The rand extended losses after the comments from African National Congress (ANC) Secretary General Ace Magashule, as investors are nervous about any changes that could curb the independence of the South African Reserve Bank (SARB).

"The National Executive Committee lekgotla (meeting) agreed to expand the mandate of the South African Reserve Bank beyond price stability to include growth and employment," Magashule told a news conference.

The central bank could not immediately comment.

Magashule said the ANC executive wanted the government to set up a team to explore quantitative easing, after the statistics office said gross domestic product contracted a quarterly 3.2% in the first three months of 2019.

The shock GDP reading lagged the 1.7% decline economists had expected and was another sign that President Cyril Ramaphosa's growth drive is struggling to gain traction.

The rand was more than 2% weaker against the dollar by 1300 GMT, reflecting worries about the weak economy and potential changes to the central bank's focus.

"This was the largest economic contraction in almost a decade. ... It was largely driven by manufacturing, then mining," Statistician General Risenga Maluleke told a news conference.

Investor confidence in Africa's most industrialised economy remains fragile, despite Ramaphosa's pledges to woo investment, create jobs and root out rampant corruption after his party won re-election last month.

He faces formidable obstacles, including factional fighting within the ANC, weak consumer demand and ailing state firms like power utility Eskom, which was forced by capacity constraints to impose blackouts early this year.


Although Moody's still has South Africa's credit rating at Baa3, the lowest rung of investment grade, economists fear the power crisis will ultimately cost the country that rating and lead to billions of dollars of outflows.

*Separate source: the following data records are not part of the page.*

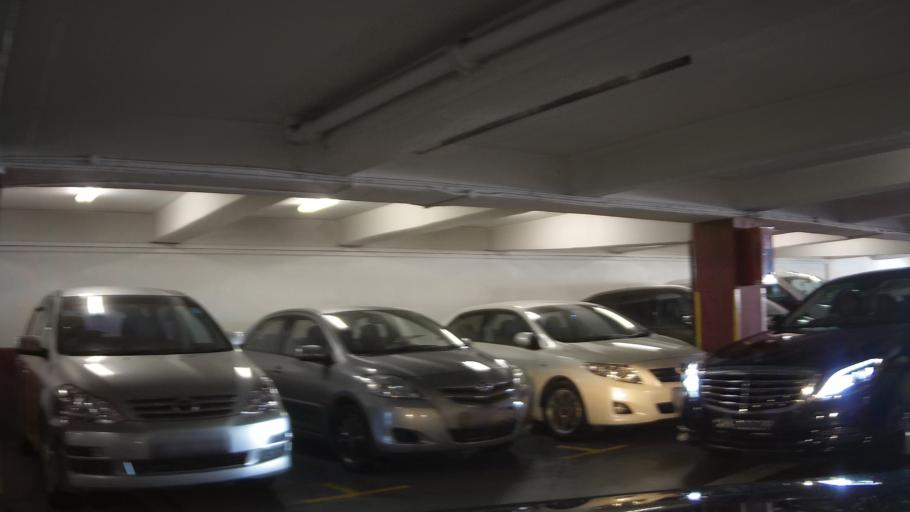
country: SG
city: Singapore
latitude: 1.2975
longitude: 103.8316
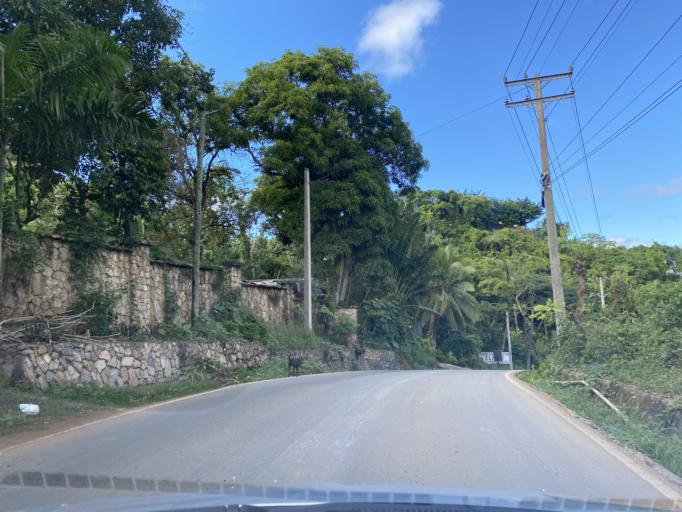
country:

Fixing the problems at Eskom and another loss-making state-owned firm, South African Airways (SAA), is seen as critical to shoring up confidence among the investors South Africa relies on to finance its big budget and current account deficits.

"The South African economy is not doing well, there are all these false starts where we think the economy is just about to re-accelerate and then it drops back again," said Cristian Maggio, head of emerging markets strategy at TD Securities.

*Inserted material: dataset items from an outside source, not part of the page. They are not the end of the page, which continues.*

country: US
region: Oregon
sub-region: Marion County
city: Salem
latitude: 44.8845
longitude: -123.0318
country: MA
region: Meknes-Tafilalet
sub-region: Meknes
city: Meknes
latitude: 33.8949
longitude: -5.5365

"The government really has very little time to start doing what it has to do."

Statistician Maluleke said load-shedding -- a local term for controlled power outages -- had contributed to the economy's decline in the first quarter.

Tuesday's data showed mining output dropped 10.8% in the first quarter from October-December. Manufacturing output fell 8.8%, agriculture dropped 13.2% and construction declined 2.2%.

But output edged up 1.1% in the finance sector.

Year-on-year growth in the first quarter was zero compared with forecasts for growth of 0.7%, the statistics office said.

A recent Reuters poll forecast the South African economy would expand by around 1% in 2019 as a whole, compared with growth of 0.8% last year, although analysts are likely to revise that view in light of the new data.

Even that level of growth would be insufficient to make a meaningful dent in poverty and unemployment or reduce severe inequality, which persists in South Africa more than two decades after the end of white minority rule.